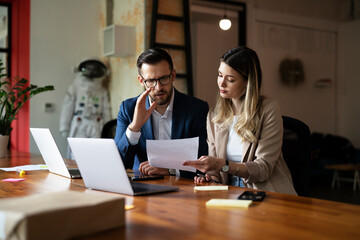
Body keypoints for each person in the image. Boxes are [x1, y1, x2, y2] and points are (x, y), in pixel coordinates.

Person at [183, 46, 297, 195]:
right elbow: (216, 171)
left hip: (264, 191)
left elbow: (263, 169)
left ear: (247, 82)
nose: (221, 83)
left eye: (230, 79)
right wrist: (210, 178)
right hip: (229, 191)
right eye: (219, 75)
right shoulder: (214, 115)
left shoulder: (268, 109)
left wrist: (222, 165)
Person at [115, 48, 209, 179]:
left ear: (173, 75)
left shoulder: (197, 109)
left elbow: (204, 163)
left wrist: (170, 170)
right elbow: (118, 164)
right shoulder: (128, 109)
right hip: (143, 186)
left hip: (183, 188)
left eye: (164, 78)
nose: (158, 87)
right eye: (151, 81)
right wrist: (135, 126)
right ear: (141, 81)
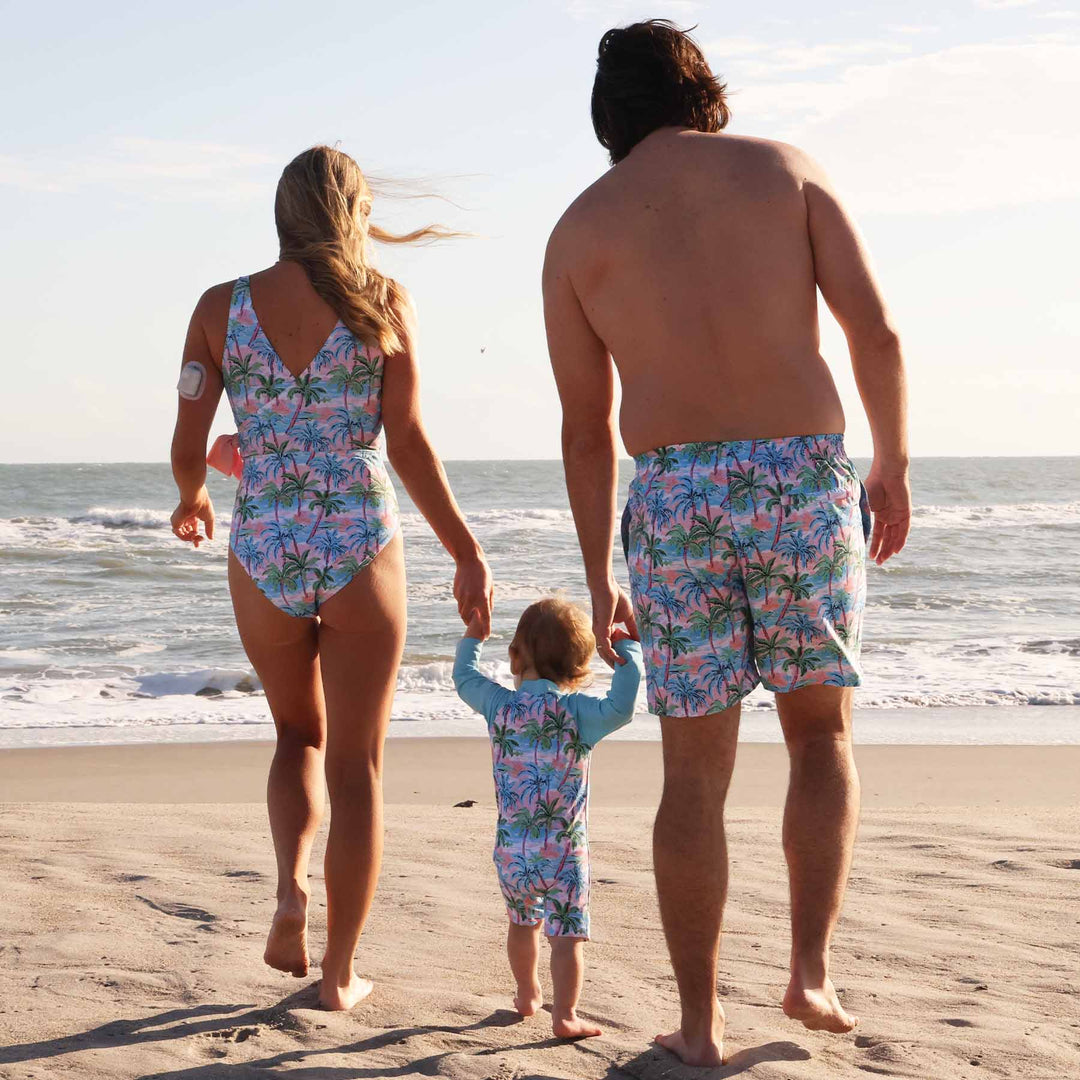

## PROBLEM TO SOLVE
Repeat the material above verbatim. Leave the pictures behind.

## TASK RESPONSE
Body keypoints for each person in the image. Boxes are [x1, y1, x2, y2] and points are (x, y), in pixel coordinates.

Person at [183, 46, 297, 195]:
right elbow: (216, 171)
left hip: (264, 191)
left elbow: (263, 169)
left ear: (247, 82)
nose: (221, 83)
left eye: (230, 79)
right wrist: (210, 178)
right hip: (229, 191)
right eye: (219, 75)
right shoulder: (214, 115)
left shoulder: (268, 109)
left wrist: (222, 165)
Person at [115, 48, 209, 179]:
left ear: (173, 75)
left shoulder: (197, 109)
left elbow: (204, 163)
left wrist: (170, 170)
right elbow: (118, 164)
right shoulder: (128, 109)
right hip: (143, 186)
left hip: (183, 188)
left eye: (164, 78)
nose: (158, 87)
right eye: (151, 81)
right wrist: (135, 126)
right ear: (141, 81)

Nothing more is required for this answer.